### Problem description
From the first line to the last, please write out the data exactly.

┌─ The data

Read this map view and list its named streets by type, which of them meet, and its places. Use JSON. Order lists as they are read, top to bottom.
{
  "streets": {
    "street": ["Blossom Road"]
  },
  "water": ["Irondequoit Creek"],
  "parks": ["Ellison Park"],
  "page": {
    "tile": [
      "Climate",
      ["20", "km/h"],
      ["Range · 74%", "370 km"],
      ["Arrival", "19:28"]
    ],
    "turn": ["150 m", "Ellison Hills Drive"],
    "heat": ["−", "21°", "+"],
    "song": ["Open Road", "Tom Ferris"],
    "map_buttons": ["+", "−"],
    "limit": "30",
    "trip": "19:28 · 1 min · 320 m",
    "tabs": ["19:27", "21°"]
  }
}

└─

### Task response
Read this map view and list its named streets by type, which of them meet, and its places. Use JSON. Order lists as they are read, top to bottom.
{
  "streets": {
    "street": ["Blossom Road"]
  },
  "water": ["Irondequoit Creek"],
  "parks": ["Ellison Park"],
  "page": {
    "tile": [
      "Climate",
      ["20", "km/h"],
      ["Range · 74%", "370 km"],
      ["Arrival", "19:28"]
    ],
    "turn": ["150 m", "Ellison Hills Drive"],
    "heat": ["−", "21°", "+"],
    "song": ["Open Road", "Tom Ferris"],
    "map_buttons": ["+", "−"],
    "limit": "30",
    "trip": "19:28 · 1 min · 320 m",
    "tabs": ["19:27", "21°"]
  }
}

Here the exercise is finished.